New federal guidelines seek to strengthen security at the root cause of several recent security incidents: identity and access management, and specifically passwords. The National Institute of Standards and Technology (NIST) updated its drafted password security guidelines last year to make them more user-friendly while enhancing their effectiveness. A final version of the guidelines is expected later this year. The new guidelines discourage frequent password changes and overly complex requirements, which have been shown to lead to predictable and insecure user behavior. Things like reusing similar passwords with slight variations (changing “Fido123” to “Fido123!”), writing down passwords on Post-it notes next to computers that are visible to prying eyes, or storing them in clear text which infostealers can easily grab.
Instead, NIST recommends accepting a wider range of characters, including emojis, and emphasize password length over complexity. For example, passwords should ideally be 15 characters or longer to maximize security. In addition, NIST strongly encourages the use of modern tools like password managers and passkeys, which leverage biometric data for authentication and help protect against phishing attacks.

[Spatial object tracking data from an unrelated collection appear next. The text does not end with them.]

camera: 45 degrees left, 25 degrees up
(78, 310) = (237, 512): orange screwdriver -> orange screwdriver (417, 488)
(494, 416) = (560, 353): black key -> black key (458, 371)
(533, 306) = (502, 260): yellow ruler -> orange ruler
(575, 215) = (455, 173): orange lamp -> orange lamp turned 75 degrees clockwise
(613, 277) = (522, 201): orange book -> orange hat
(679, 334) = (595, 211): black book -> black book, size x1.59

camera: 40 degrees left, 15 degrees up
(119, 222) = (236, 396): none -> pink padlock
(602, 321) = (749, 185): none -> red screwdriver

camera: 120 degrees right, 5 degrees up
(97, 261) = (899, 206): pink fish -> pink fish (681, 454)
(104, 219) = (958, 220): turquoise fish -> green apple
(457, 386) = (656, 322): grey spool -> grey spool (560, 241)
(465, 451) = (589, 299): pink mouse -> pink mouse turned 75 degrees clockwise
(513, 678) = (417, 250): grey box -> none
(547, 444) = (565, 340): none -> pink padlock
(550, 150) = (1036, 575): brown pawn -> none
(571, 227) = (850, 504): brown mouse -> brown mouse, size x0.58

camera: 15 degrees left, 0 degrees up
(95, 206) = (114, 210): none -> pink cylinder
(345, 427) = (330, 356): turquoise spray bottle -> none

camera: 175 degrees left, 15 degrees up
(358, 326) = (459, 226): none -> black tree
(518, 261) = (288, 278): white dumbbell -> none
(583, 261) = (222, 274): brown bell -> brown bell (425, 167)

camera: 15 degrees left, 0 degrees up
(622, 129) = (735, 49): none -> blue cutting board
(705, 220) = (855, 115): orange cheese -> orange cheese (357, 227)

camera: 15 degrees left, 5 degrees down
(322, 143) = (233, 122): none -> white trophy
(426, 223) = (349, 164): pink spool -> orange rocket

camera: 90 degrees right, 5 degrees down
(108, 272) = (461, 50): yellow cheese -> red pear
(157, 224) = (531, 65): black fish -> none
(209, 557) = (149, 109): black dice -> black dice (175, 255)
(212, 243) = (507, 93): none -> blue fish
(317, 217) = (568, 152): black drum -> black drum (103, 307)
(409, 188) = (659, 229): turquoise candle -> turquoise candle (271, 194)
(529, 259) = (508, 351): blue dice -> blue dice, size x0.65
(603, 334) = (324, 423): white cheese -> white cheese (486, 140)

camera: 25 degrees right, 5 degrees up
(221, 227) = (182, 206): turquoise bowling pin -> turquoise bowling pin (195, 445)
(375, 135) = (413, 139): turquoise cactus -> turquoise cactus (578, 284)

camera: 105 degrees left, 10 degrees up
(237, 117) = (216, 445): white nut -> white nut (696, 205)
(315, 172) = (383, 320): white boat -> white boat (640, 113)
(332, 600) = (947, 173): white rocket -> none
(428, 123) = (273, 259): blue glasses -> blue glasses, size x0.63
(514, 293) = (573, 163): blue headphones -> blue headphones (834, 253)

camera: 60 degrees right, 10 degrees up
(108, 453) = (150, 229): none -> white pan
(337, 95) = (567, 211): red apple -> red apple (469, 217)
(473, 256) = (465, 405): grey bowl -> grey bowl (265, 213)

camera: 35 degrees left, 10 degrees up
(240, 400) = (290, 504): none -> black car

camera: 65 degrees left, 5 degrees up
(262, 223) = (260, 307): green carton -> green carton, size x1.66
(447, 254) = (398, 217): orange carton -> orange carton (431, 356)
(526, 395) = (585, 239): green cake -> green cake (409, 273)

The guidelines also aim to eliminate outdated practices, such as periodic password changes and password hints, which research has shown to be counterproductive. Instead, organizations are encouraged to implement block lists to prevent the use of commonly compromised or weak passwords. Passkeys, a relatively new alternative, are also highlighted for their enhanced security. Passkeys are more secure and user-friendly than passwords because they never leave the user’s device, reducing vulnerability to theft or phishing. With so many exposed credentials out there on the internet—like the 10 billion passwords leaked in the RockYou2024 compilation—this identity access management solution reduces the risk from password breaches because they’re unique and can’t be reused. While adoption of passkeys is growing, these systems still require careful implementation to mitigate risks, such as securing devices against unauthorized access.
NIST’s approach reflects decades of research showing that longer, randomly generated passwords are much harder to crack than short, complex ones. For users, tools like password managers—whether built into browsers or standalone—offer practical solutions for managing long, unique passwords across multiple accounts. That makes it much easier to access accounts across the 160 or so personal passwords the average person has, and that’s not even including work-related passwords.
Contractors and other organizations that do business with the federal government are required to follow NIST guidelines. Many firms also voluntarily comply with this widely recognized set of cybersecurity best practices that are applicable to businesses of all sizes. The easiest way for small and mid-sized businesses (SMBs) to align with these guidelines is to use a password manager like LastPass to set it and forget it for your password policies that would align with these new recommendations. That way, it's easy to be compliant.
As these updated standards are adopted, they are expected to significantly improve digital security practices in both the public and private sectors, though challenges like password reuse and device security remain ongoing concerns.